We can use this bit to help detect overflows. If we’re adding a negative and a positive number together, an overflow isn’t possible. By definition, the result will be somewhere between the two values and will therefore fit in the bits available. We only need to worry if the both numbers are negative (both sign bits are 1) or both numbers are positive (both sign bits are 0). If we add two positive numbers, then the sign bit should stay 0 (still positive). If we add two negative numbers, then the sign bit should stay 1 (still negative). But if there’s an overflow, we’re guaranteed that the sign bit will change (overflowing negative produces a positive number, and vice versa). It isn’t possible, in a single addition, to wrap so far you get back to the same sign again.
Therefore, we can test for an overflow after each addition by looking for the case where A) both sign bits are the same before adding and B) the sign bit is different after adding.
int sum = x + y;
// The exclusive ors test for a change in the sign bit between the each input and the sum.
// The and operation then ensures we only care if BOTH are different. If only one is different,
// we were adding a positive and negative number together, which can't overflow.
// int.MinValue has only the sign bit set, all other bits are 0, so the and operation will then
// mask out the non-sign bits. If any bit is still set (!= 0) we've overflowed.
bool isOverflow = (sum ^ x) & (sum ^ y) & int.MinValue != 0;
Great news, all of these bit-twiddling calls such as &
and ^
are also available as SIMD instructions, so we can vectorize the overflow checking as well.
// Build a test vector with only the sign bit set in each element.

> [DATA LISTING]:
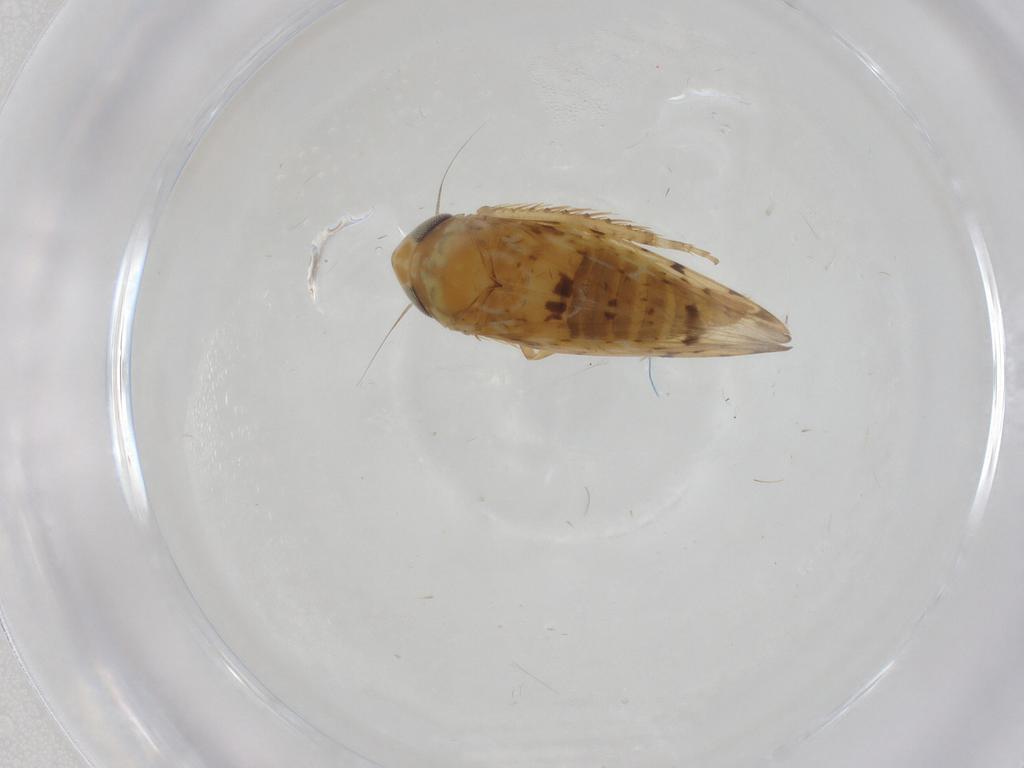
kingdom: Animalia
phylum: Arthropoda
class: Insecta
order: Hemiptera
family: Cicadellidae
...
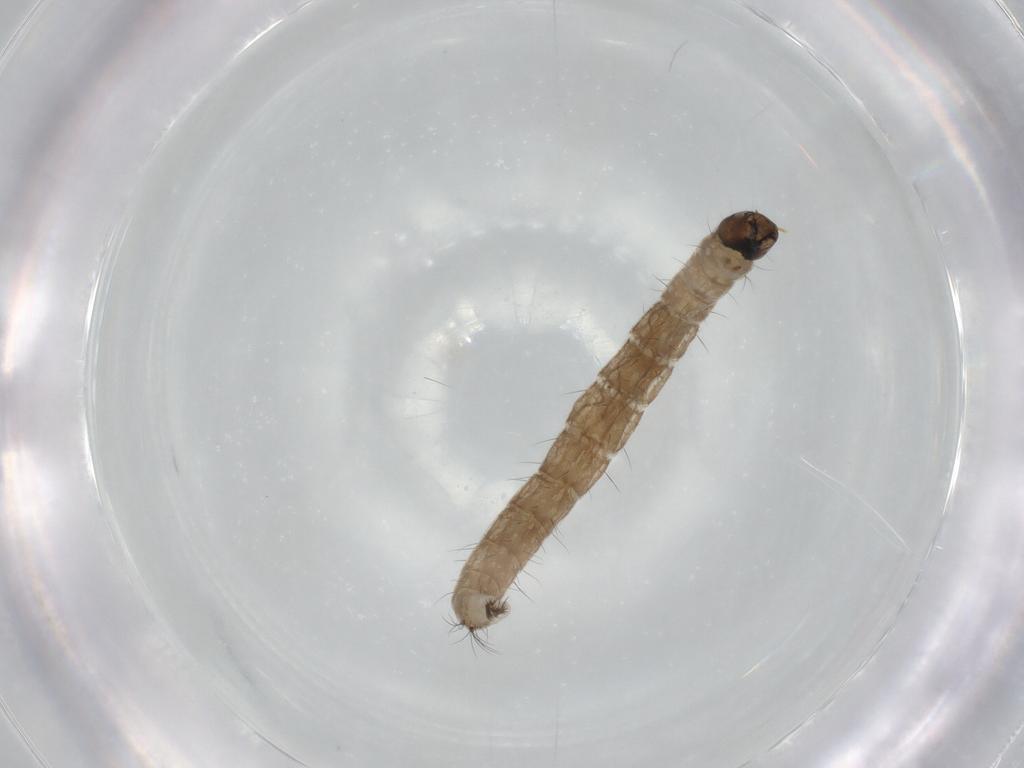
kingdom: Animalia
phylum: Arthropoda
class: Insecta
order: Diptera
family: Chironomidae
* * *
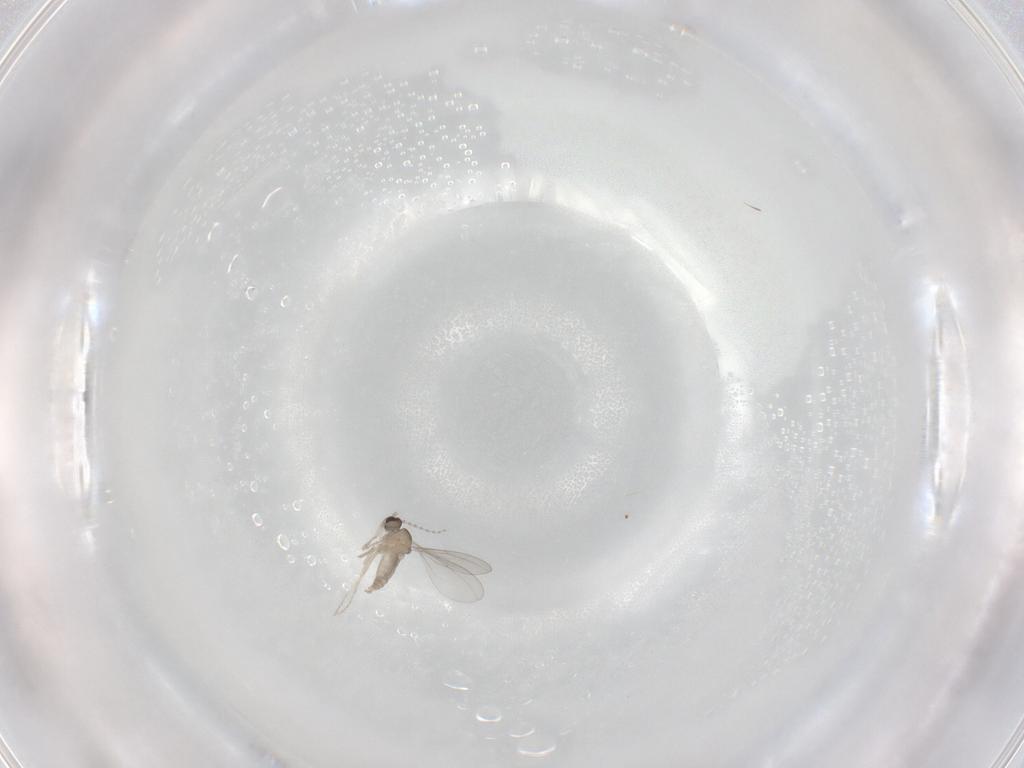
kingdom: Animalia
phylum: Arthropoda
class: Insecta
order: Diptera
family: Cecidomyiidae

> [WRITTEN TASK]:
Reproduce the overflow-detection text in full, unchanged. The rows have no connection to the overflow-detection text.

> [OUTPUT]:
We can use this bit to help detect overflows. If we’re adding a negative and a positive number together, an overflow isn’t possible. By definition, the result will be somewhere between the two values and will therefore fit in the bits available. We only need to worry if the both numbers are negative (both sign bits are 1) or both numbers are positive (both sign bits are 0). If we add two positive numbers, then the sign bit should stay 0 (still positive). If we add two negative numbers, then the sign bit should stay 1 (still negative). But if there’s an overflow, we’re guaranteed that the sign bit will change (overflowing negative produces a positive number, and vice versa). It isn’t possible, in a single addition, to wrap so far you get back to the same sign again.
Therefore, we can test for an overflow after each addition by looking for the case where A) both sign bits are the same before adding and B) the sign bit is different after adding.
int sum = x + y;
// The exclusive ors test for a change in the sign bit between the each input and the sum.
// The and operation then ensures we only care if BOTH are different. If only one is different,
// we were adding a positive and negative number together, which can't overflow.
// int.MinValue has only the sign bit set, all other bits are 0, so the and operation will then
// mask out the non-sign bits. If any bit is still set (!= 0) we've overflowed.
bool isOverflow = (sum ^ x) & (sum ^ y) & int.MinValue != 0;
Great news, all of these bit-twiddling calls such as &
and ^
are also available as SIMD instructions, so we can vectorize the overflow checking as well.
// Build a test vector with only the sign bit set in each element.